The next day, Xu had been scheduled to teach the first class of the new semester to students at ShanghaiTech University.
The official obituary stated he died of an unspecified illness at 8:15 a.m.
The tragic timing of his death was underscored just weeks later when China announced a major breakthrough at the very project he led.
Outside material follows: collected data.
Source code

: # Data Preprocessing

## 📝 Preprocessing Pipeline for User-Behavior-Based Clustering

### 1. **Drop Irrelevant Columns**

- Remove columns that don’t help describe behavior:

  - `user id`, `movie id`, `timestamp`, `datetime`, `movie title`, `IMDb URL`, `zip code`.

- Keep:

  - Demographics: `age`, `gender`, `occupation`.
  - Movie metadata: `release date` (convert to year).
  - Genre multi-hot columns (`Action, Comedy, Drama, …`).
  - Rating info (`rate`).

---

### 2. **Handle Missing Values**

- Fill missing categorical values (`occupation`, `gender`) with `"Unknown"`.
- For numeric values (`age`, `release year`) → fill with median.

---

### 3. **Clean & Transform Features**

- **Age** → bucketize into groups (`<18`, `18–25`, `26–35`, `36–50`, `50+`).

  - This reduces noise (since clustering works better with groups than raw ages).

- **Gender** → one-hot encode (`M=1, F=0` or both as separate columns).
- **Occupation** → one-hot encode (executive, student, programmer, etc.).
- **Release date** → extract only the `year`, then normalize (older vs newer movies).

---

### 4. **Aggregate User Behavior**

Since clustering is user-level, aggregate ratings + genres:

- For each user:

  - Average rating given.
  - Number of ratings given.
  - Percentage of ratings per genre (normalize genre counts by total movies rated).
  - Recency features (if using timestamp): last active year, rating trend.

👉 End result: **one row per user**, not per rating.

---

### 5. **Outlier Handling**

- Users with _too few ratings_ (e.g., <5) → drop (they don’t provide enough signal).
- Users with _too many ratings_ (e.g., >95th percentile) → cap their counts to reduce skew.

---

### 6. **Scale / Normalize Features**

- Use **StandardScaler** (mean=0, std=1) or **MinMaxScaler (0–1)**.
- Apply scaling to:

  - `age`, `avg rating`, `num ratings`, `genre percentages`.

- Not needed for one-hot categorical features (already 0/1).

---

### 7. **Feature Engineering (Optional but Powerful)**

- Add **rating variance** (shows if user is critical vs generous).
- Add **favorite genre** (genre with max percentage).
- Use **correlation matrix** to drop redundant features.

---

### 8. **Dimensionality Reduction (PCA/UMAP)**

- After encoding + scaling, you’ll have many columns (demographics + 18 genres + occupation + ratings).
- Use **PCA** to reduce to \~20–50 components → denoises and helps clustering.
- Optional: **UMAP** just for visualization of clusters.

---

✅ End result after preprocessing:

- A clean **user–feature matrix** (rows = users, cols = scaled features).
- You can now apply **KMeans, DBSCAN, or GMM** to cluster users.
The experimental Thorium-based Molten Salt Reactor (TMSR) had, for the first time in a running reactor, successfully converted thorium into uranium fuel.
A Strategic Scientist and His Life's Work
Xu was the chief engineer of the TMSR project at SINAP, a division of the Chinese Academy of Sciences (CAS), and was widely regarded as the program's leading scientist.
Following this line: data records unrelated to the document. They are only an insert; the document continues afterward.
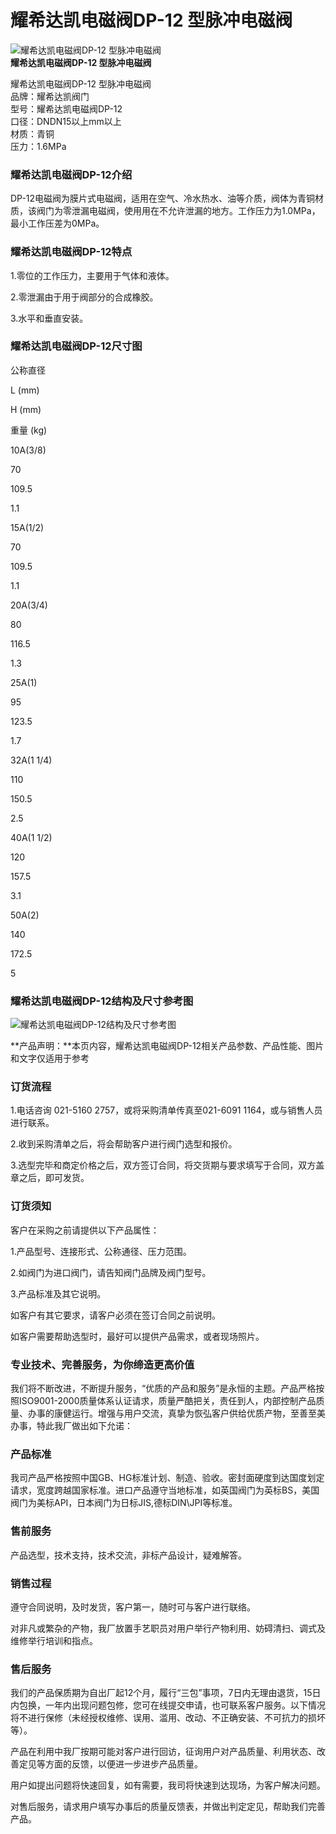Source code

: 
# 耀希达凯电磁阀DP-12 型脉冲电磁阀

![耀希达凯电磁阀DP-12 型脉冲电磁阀](/uploads/allimg/140601/1-1406011553570-L.jpg)  
**耀希达凯电磁阀DP-12 型脉冲电磁阀**

耀希达凯电磁阀DP-12 型脉冲电磁阀  
品牌：耀希达凯阀门  
型号：耀希达凯电磁阀DP-12  
口径：DNDN15以上mm以上  
材质：青铜  
压力：1.6MPa

### 耀希达凯电磁阀DP-12介绍

DP-12电磁阀为膜片式电磁阀，适用在空气、冷水热水、油等介质，阀体为青铜材质，该阀门为零泄漏电磁阀，使用用在不允许泄漏的地方。工作压力为1.0MPa，最小工作压差为0MPa。

### 耀希达凯电磁阀DP-12特点

1.零位的工作压力，主要用于气体和液体。

2.零泄漏由于用于阀部分的合成橡胶。

3.水平和垂直安装。

### 耀希达凯电磁阀DP-12尺寸图

公称直径

L (mm)

H (mm)

重量 (kg)

10A(3/8)

70

109.5

1.1

15A(1/2)

70

109.5

1.1

20A(3/4)

80

116.5

1.3

25A(1)

95

123.5

1.7

32A(1 1/4)

110

150.5

2.5

40A(1 1/2)

120

157.5

3.1

50A(2)

140

172.5

5

### 耀希达凯电磁阀DP-12结构及尺寸参考图

![耀希达凯电磁阀DP-12结构及尺寸参考图](/uploads/allimg/140601/1-140601155223207.gif)

**产品声明：**本页内容，耀希达凯电磁阀DP-12相关产品参数、产品性能、图片和文字仅适用于参考

### 订货流程

1.电话咨询 021-5160 2757，或将采购清单传真至021-6091 1164，或与销售人员进行联系。

2.收到采购清单之后，将会帮助客户进行阀门选型和报价。

3.选型完毕和商定价格之后，双方签订合同，将交货期与要求填写于合同，双方盖章之后，即可发货。

### 订货须知

客户在采购之前请提供以下产品属性：

1.产品型号、连接形式、公称通径、压力范围。

2.如阀门为进口阀门，请告知阀门品牌及阀门型号。

3.产品标准及其它说明。

如客户有其它要求，请客户必须在签订合同之前说明。

如客户需要帮助选型时，最好可以提供产品需求，或者现场照片。

### 专业技术、完善服务，为你缔造更高价值

我们将不断改进，不断提升服务，“优质的产品和服务”是永恒的主题。产品严格按照ISO9001-2000质量体系认证请求，质量严酷把关，责任到人，内部控制产品质量、办事的康健运行。增强与用户交流，真挚为恢弘客户供给优质产物，至善至美办事，特此我厂做出如下允诺：

### 产品标准

我司产品严格按照中国GB、HG标准计划、制造、验收。密封面硬度到达国度划定请求，宽度跨越国家标准。进口产品遵守当地标准，如英国阀门为英标BS，美国阀门为美标API，日本阀门为日标JIS,德标DIN\\JPI等标准。

### 售前服务

产品选型，技术支持，技术交流，非标产品设计，疑难解答。

### 销售过程

遵守合同说明，及时发货，客户第一，随时可与客户进行联络。

对非凡或繁杂的产物，我厂放置手艺职员对用户举行产物利用、妨碍清扫、调式及维修举行培训和指点。

### 售后服务

我们的产品保质期为自出厂起12个月，履行“三包”事项，7日内无理由退货，15日内包换，一年内出现问题包修，您可在线提交申请，也可联系客户服务。以下情况将不进行保修（未经授权维修、误用、滥用、改动、不正确安装、不可抗力的损坏等）。

产品在利用中我厂按期可能对客户进行回访，征询用户对产品质量、利用状态、改善定见等方面的反馈，以便进一步进步产品质量。

用户如提出问题将快速回复，如有需要，我司将快速到达现场，为客户解决问题。

对售后服务，请求用户填写办事后的质量反馈表，并做出判定定见，帮助我们完善产品。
His colleagues described him as a visionary who dedicated his final moments to the cause.
"He was the type of strategic scientist who always looked to the frontiers of global science and technology and responded to the country's major needs," Zhu Chong, director of SINAP's reactor physics department, told the Science and Technology Daily.
"The guidance he provided in the last six months alone gave us a clear view of the development roadmap for molten salt reactor fluid mechanics for the next 10 to 15 years," Zhu said.
The Thorium "Holy Grail"
The project Xu championed, located in the Gobi Desert in Gansu province, is the world's only operating molten salt reactor (MSR) that uses thorium as its primary fuel.
MSRs are a "Generation IV" nuclear energy system, which are considered potentially safer and more efficient.
Safety: They use molten salt instead of water as a coolant. This allows them to operate at much higher temperatures but at very low pressure, significantly reducing the risk of a pressure-related accident or meltdown.
Fuel: Thorium, a radioactive element, is seen as a potential "holy grail" for nuclear fuel. It is far more abundant in the Earth's crust than uranium, produces less long-lived radioactive waste, and is inherently proliferation-resistant, making it difficult to weaponize.
In an internal CAS meeting on April 8, Xu himself stated that China "is leading the world" in this specific field, according to the Guangming Daily.
The US was the original pioneer of MSR technology, building a small test reactor in the 1960s. However, the program was famously shut down in the 1970s to prioritize uranium-based systems, and its research was declassified.
A Career of Scientific Leadership
Born in 1955, Xu Hongjie earned his PhD in nuclear physics from Fudan University in 1989 and joined SINAP as a postdoctoral researcher that same year. He rose quickly, becoming deputy director in 1995 and serving as the institute's Director from 2001 to 2009.
He was not only a nuclear expert. In 1995, he was tapped to lead the massive Shanghai Synchrotron Radiation Facility project, successfully building a "third-generation" high-brightness light source for advanced research.
In 2009, after that facility was operational, he was assigned his next great task: to lead the thorium reactor project, paving the way for the official launch of the TMSR program in 2011.
Under his leadership, the 2-megawatt Gobi Desert reactor achieved criticality a stable, self-sustaining nuclear chain reaction in October 2023, and reached its full operational power in June 2024.
His work will live on. China is already building a larger 10 MW thorium reactor, slated to achieve criticality by 2030, with a 100 MW demonstration reactor planned for 2035.